In a discussion of mathematical modeling, A.M. Turing wrote: “This model will be a simplification and an idealization, and consequently a falsification. It is to be hoped that features retained for discussion are those of greatest importance in the present state of knowledge. ” (
78) The genotypic-phenotypic approach to modeling reflects this paradigm. The model contains different facets that can be manipulated to strengthen its predictive powers. Furthermore, its flexibility allows one to change the metabolism pathway and/or the phenotypic parameters. For example, incorporation of additional enzymes (e.g., CYP19A1, GSTP1) and their variants into the pathway is easily accomplished by adding suitable differential equations with appropriate kinetic constants to the set of differential equations of the metabolism pathway. Similarly, if another phenotypic parameter became available (e.g., alcohol consumption with categorical data), it could readily be incorporated into the model. Regular alcohol consumption has been linked to an increase in breast cancer risk. A meta-analysis of 98 studies showed an excess risk of 22% for drinkers versus nondrinkers with a dose-response relationship among women who drink moderate to high levels of alcohol (
79,
80). Thus, the relationship between alcohol and breast cancer appears to be causal but the mechanism for this association is not well understood. One potential mechanism is the influence of alcohol intake on estrogen metabolism. Animal experiments have shown that ethanol consumption increases hepatic aromatase activity, which, in turn, could increase the conversion of androgens to estrogens (
81). Indeed, several studies observed a positive correlation between alcohol intake in women and both blood and urinary estrogen concentrations but other studies found no correlation or even an inverse association (
82,
83). However, postmenopausal women receiving HRT experienced a significant and sustained increase in circulating estrogen following ingestion of alcohol (
84). Women drinking ≥20 g/day who used HRT had an increased risk of breast cancer (RR 2.24; 95% CI 1.59 – 3.14) compared to nondrinkers who never used HRT (
85). In light of the latter association, the model could be refined by inclusion of alcohol consumption in the subgroup of women who received HRT. Other, seemingly unrelated, factors can also be tied into the AUC model. For example, since the genotypic-phenotypic model is based on the formation of DNA adducts in the estrogen metabolism pathway, a dynamic system (a submodel) for the enzymatic repair of these adducts can be integrated into the model (
86). This would permit one to investigate women who have the genetic machinery that produces high 4-OHE
2-AUC values and their accompanying risk, but have effective DNA repair machinery, thus mitigating the breast cancer risk. This flexibility allows us, as stated above by Turing, to experiment with the model by adding and/or removing components to enhance its ability to predict breast cancer risk.

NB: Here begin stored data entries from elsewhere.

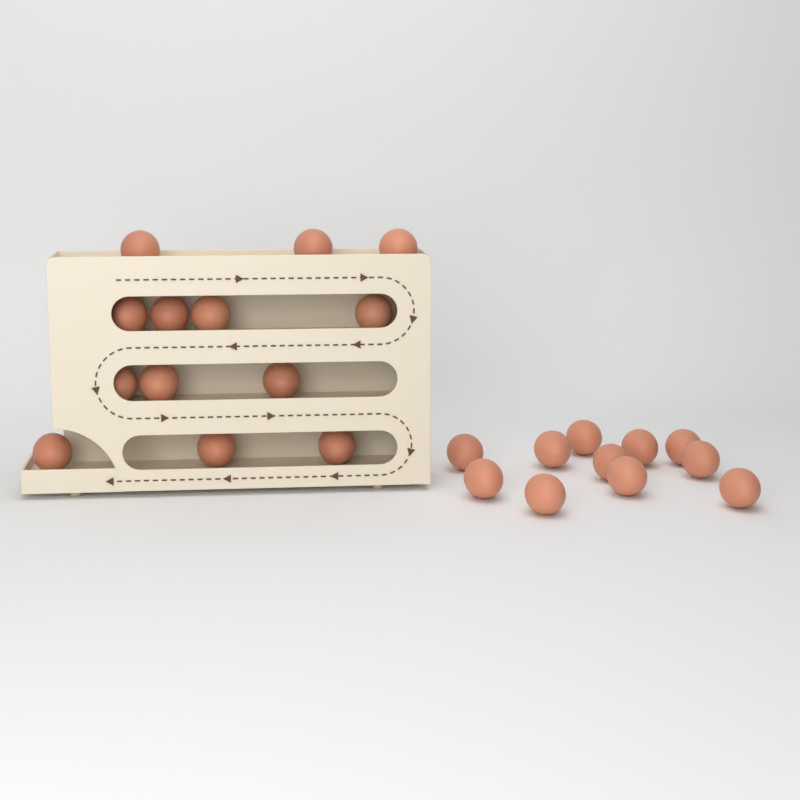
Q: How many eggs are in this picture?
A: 24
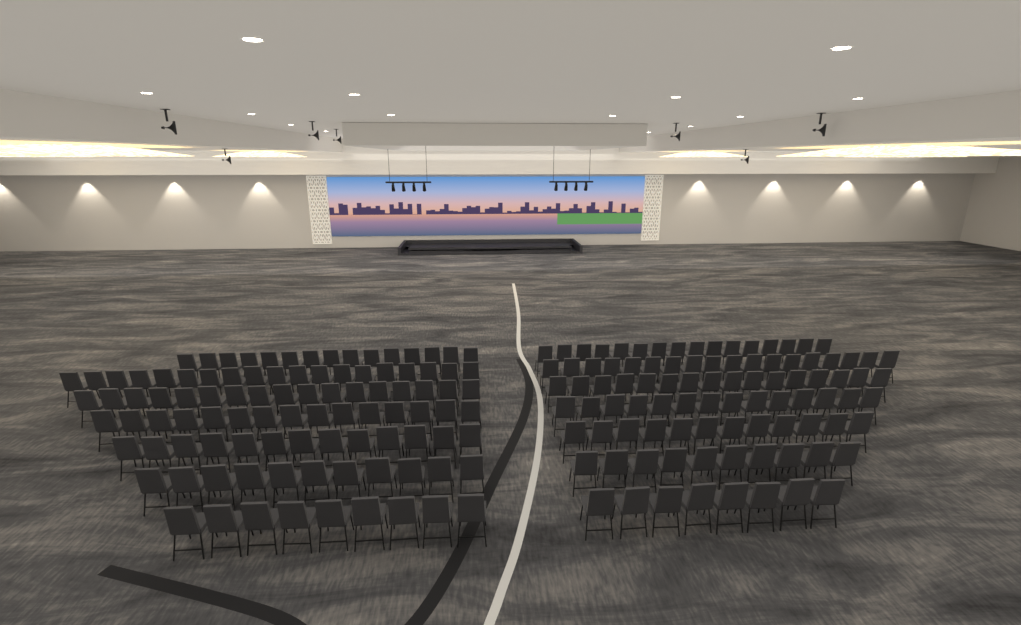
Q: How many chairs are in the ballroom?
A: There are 193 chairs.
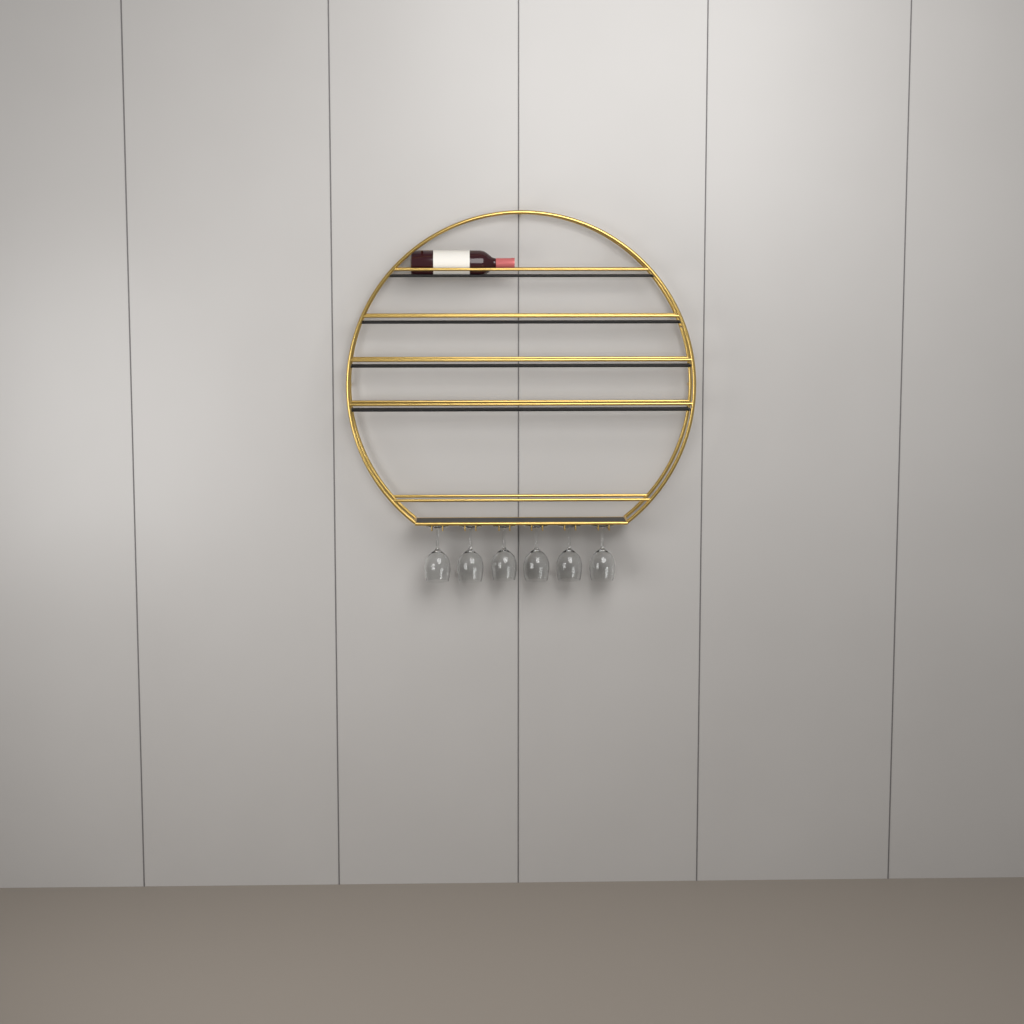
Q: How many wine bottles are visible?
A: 1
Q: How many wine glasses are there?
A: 6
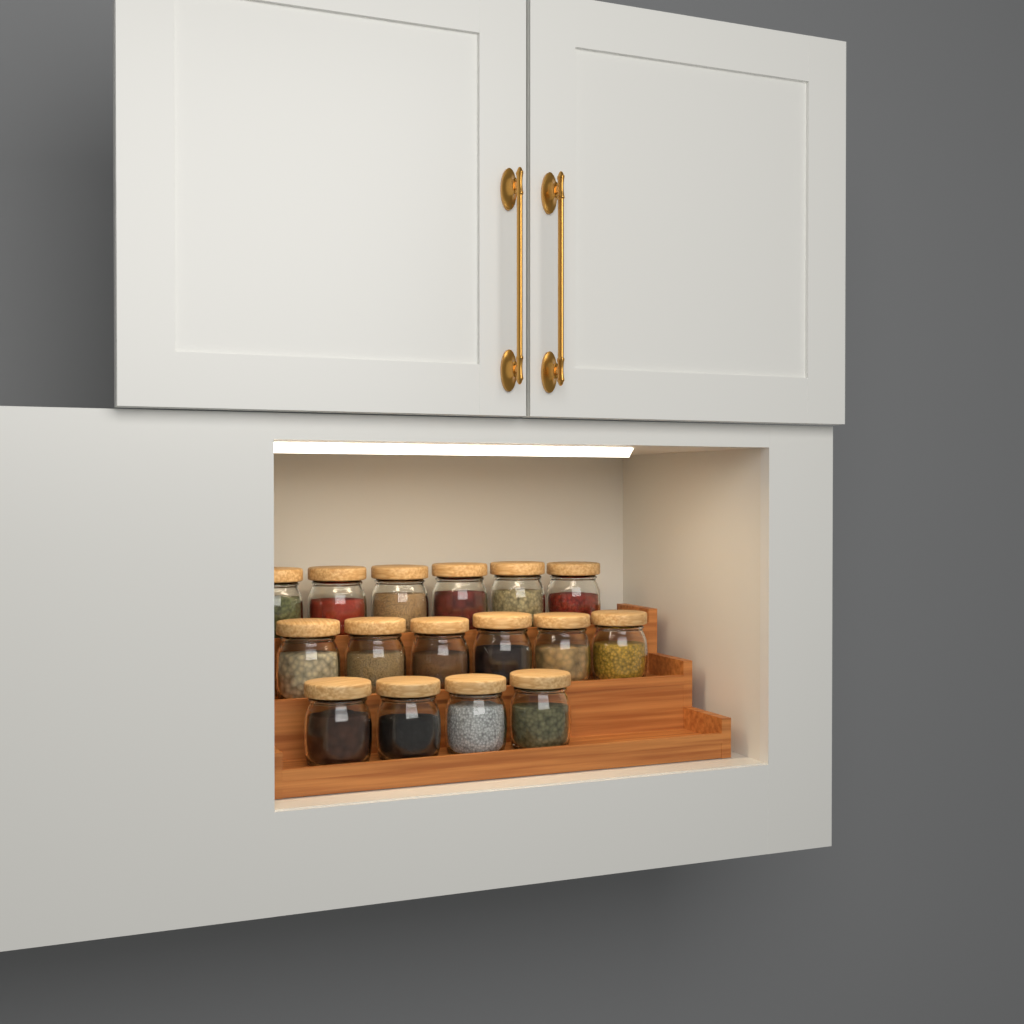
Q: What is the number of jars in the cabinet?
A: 16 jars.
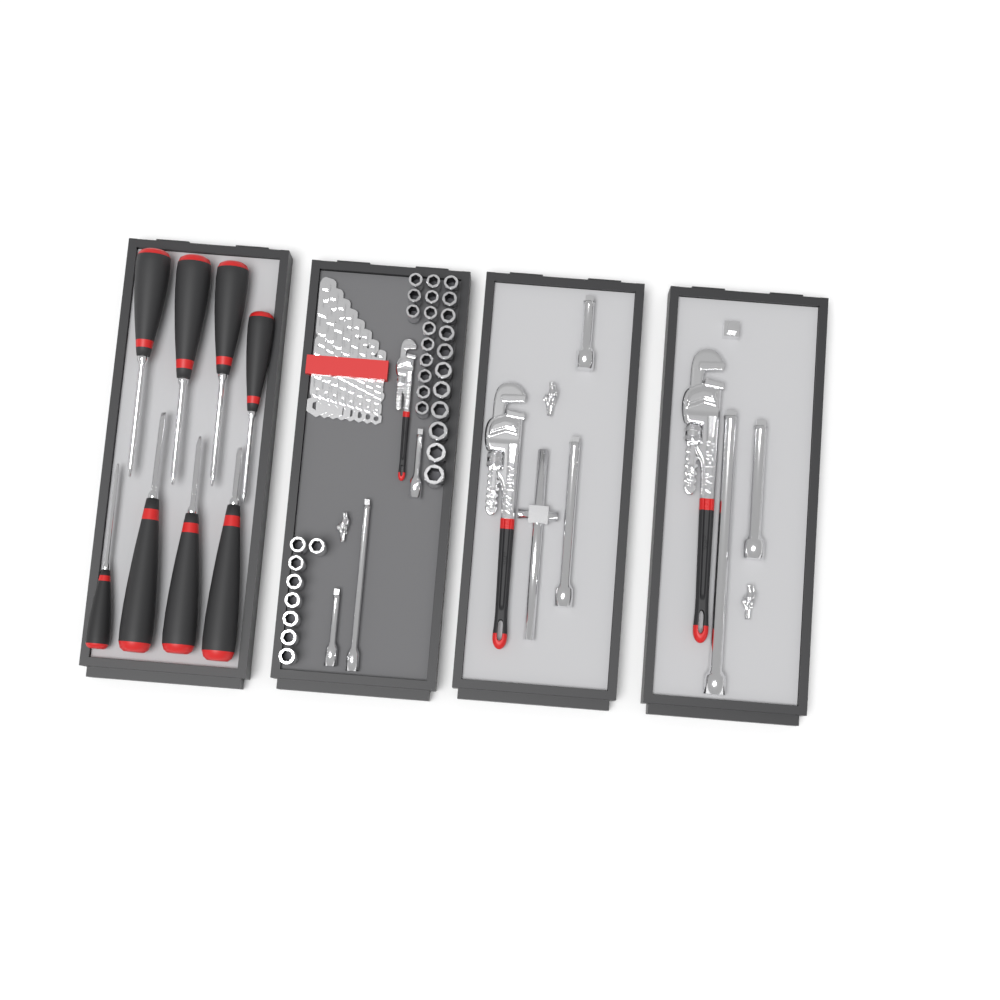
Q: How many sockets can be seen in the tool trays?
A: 31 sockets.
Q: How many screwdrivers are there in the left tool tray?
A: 8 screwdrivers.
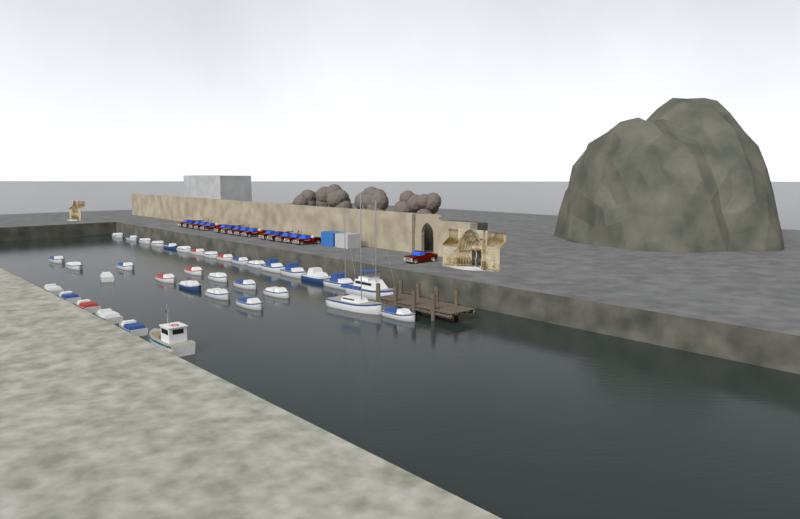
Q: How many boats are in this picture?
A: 36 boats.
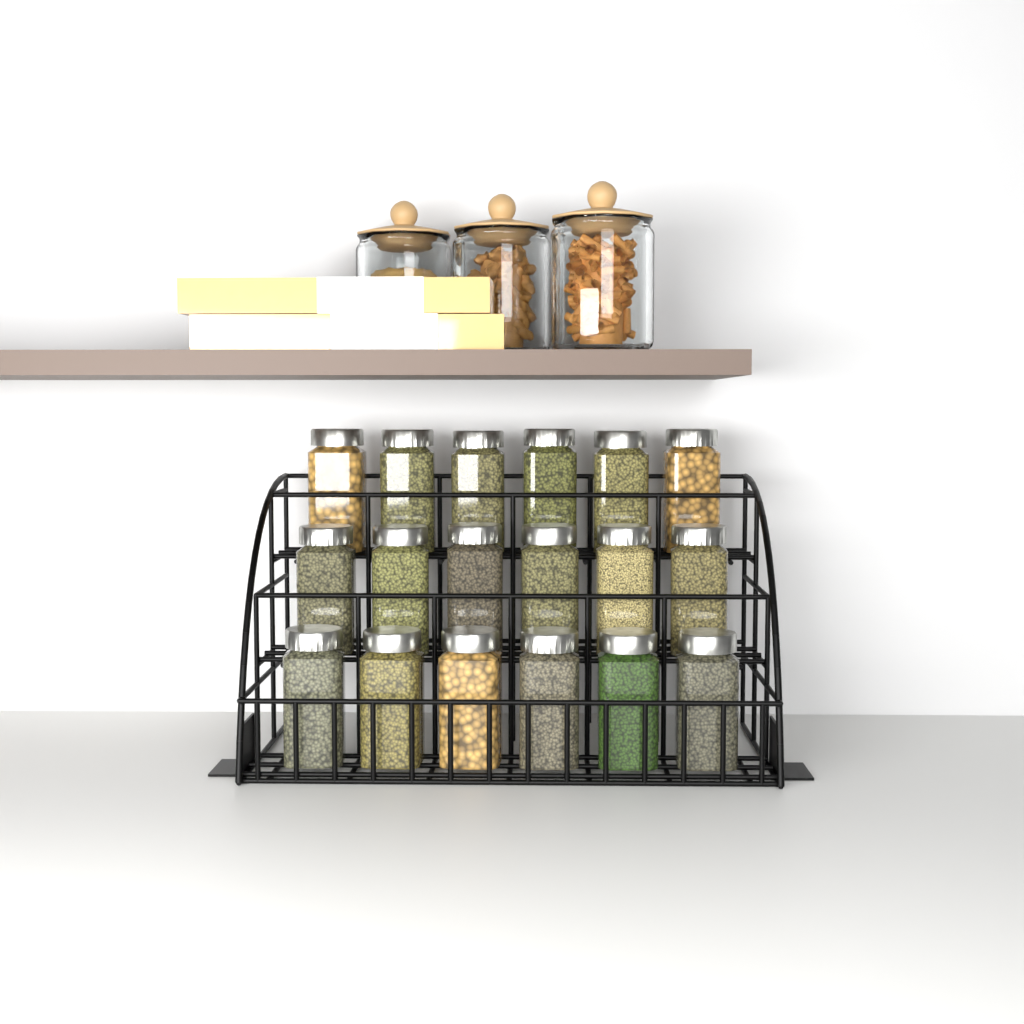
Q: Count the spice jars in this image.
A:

In summary, the current study presents a model for the prediction of breast cancer risk that incorporates the mammary estrogen metabolism pathway, genetic enzyme variants, and traditional risk factors related to estrogen exposure. The model was applied to two separate case-control studies and has the potential to give a personalized risk estimate to allow more targeted screening and possibly earlier diagnosis and treatment of the disease.